To był prawdziwy piłkarski spektakl przy Bułgarskiej! Lech Poznań rozpoczął eliminacje do Ligi Mistrzów z przytupem, pokonując islandzki Breidablik Kopavogur aż 7:1 w pierwszym meczu drugiej rundy kwalifikacji. Kibice obejrzeli aż osiem bramek, cztery rzuty karne, czerwoną kartkę i hat-trick Mikaela Ishaka.

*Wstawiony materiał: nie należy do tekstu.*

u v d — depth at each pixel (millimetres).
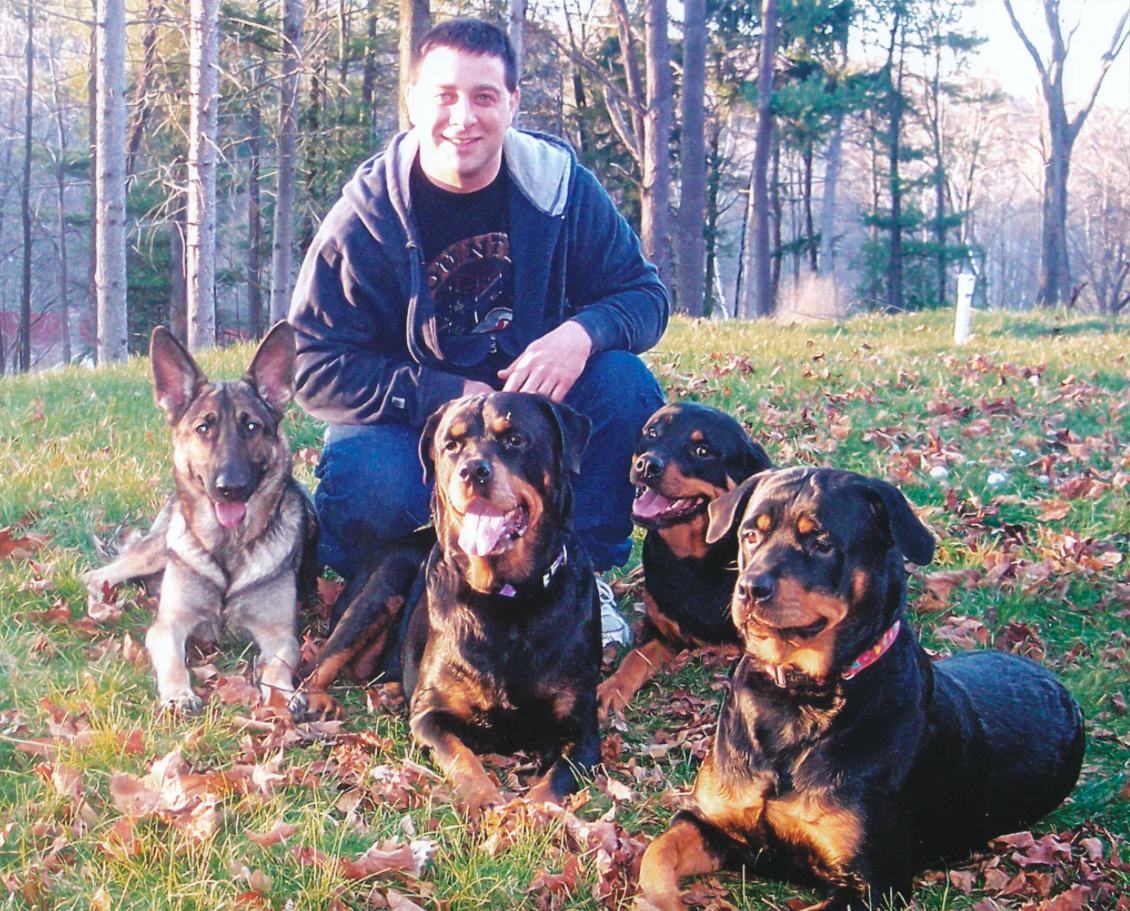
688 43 24328
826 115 31203
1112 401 9062
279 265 21609
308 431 8234
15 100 42562
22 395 9562
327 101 27703
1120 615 5328
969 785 3510
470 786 3654
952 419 8508
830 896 3268
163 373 4906
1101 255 56469
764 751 3336
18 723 3936
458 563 4031
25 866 3141
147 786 3588
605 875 3258
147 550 5273
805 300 26891
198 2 18516
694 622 4797
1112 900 3371
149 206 28891
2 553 5602
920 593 5539
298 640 5043
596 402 5199
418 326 5031
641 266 5516
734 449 4820
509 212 5047
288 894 3102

Emocji nie brakowało ani przez chwilę.
"Kolejorz" potrzebował mocnego uderzenia po falstarcie w krajowych rozgrywkach - i je dostarczył. Już w 4. minucie Lech Poznań szybko objął prowadzenie i zaczął dominować.
W 32. minucie Mikael Ishak został sfaulowany przez Viktora Margeirssona - belgijski sędzia Jasper Vergoote najpierw pokazał żółtą kartkę, ale po konsultacji z VAR-em zmienił decyzję na czerwoną. Breidablik grał osłabiony, a to był dopiero początek problemów gości.

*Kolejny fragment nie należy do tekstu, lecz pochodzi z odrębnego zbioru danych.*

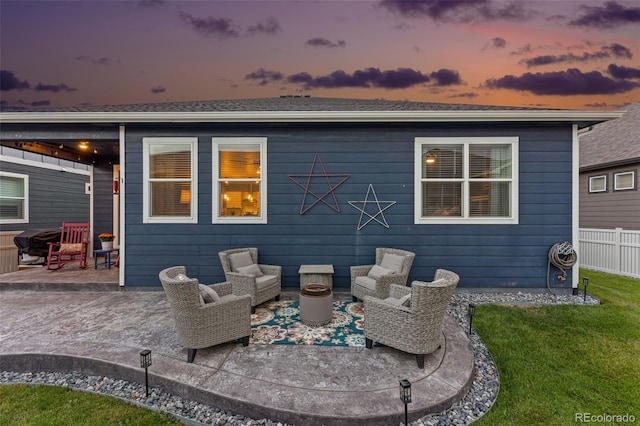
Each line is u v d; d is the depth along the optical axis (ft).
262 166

Chwilę później na listę strzelców wpisał się Joel Pereira, a przed przerwą Lech dołożył jeszcze dwa trafienia: kolejnego karnego Ishaka i piękne uderzenie Leo Bengtssona. Do szatni Lech schodził z prowadzeniem 5:1.
Po zmianie stron tempo nieco spadło, ale Lech wciąż kontrolował przebieg gry. W 78. minucie Filip Jagiełło uderzył z dystansu po koźle - piłka zaskoczyła bramkarza i wpadła do siatki.
W 85. minucie Mikael Ishak skompletował hat-tricka, po raz trzeci wykorzystując rzut karny. Tym razem faulował Aron Bjarnason, który przewrócił Pereirę w polu karnym.
Po efektownym zwycięstwie 7:1 "Kolejorz" może z dużym spokojem jechać na rewanż do Islandii, który odbędzie się 30 lipca. Zwycięzca tego dwumeczu zmierzy się w kolejnej rundzie z lepszym z pary Lincoln Red Imps - Crvena zvezda. Po pierwszym meczu bliżej awansu są Serbowie, którzy wygrali na wyjeździe 1:0.
Lech Poznań - Breidablik 7:1 (5:1)
Bramki:
- 1:0 Milić (4')
- 1:1 Gunnlaugsson (28', karny)
- 2:1 Ishak (37', karny)
- 3:1 Pereira (42')
- 4:1 Ishak (45+3', karny)
- 5:1 Bengtsson (45+6')
- 6:1 Jagiełło (78')
- 7:1 Ishak (85', karny)
Czerwona kartka:
- Margeirsson (32', Breidablik)
Żółte kartki:
- Jons, Bjarnason (Breidablik)
Sędzia: Jasper Vergoote (Belgia)
Widzów: 24 859
Lech udowodnił, że nie powiedział jeszcze ostatniego słowa w walce o Ligę Mistrzów. Taki mecz to nie tylko pokaz siły, ale też wyraźny sygnał: Kolejorz wrócił na właściwe tory!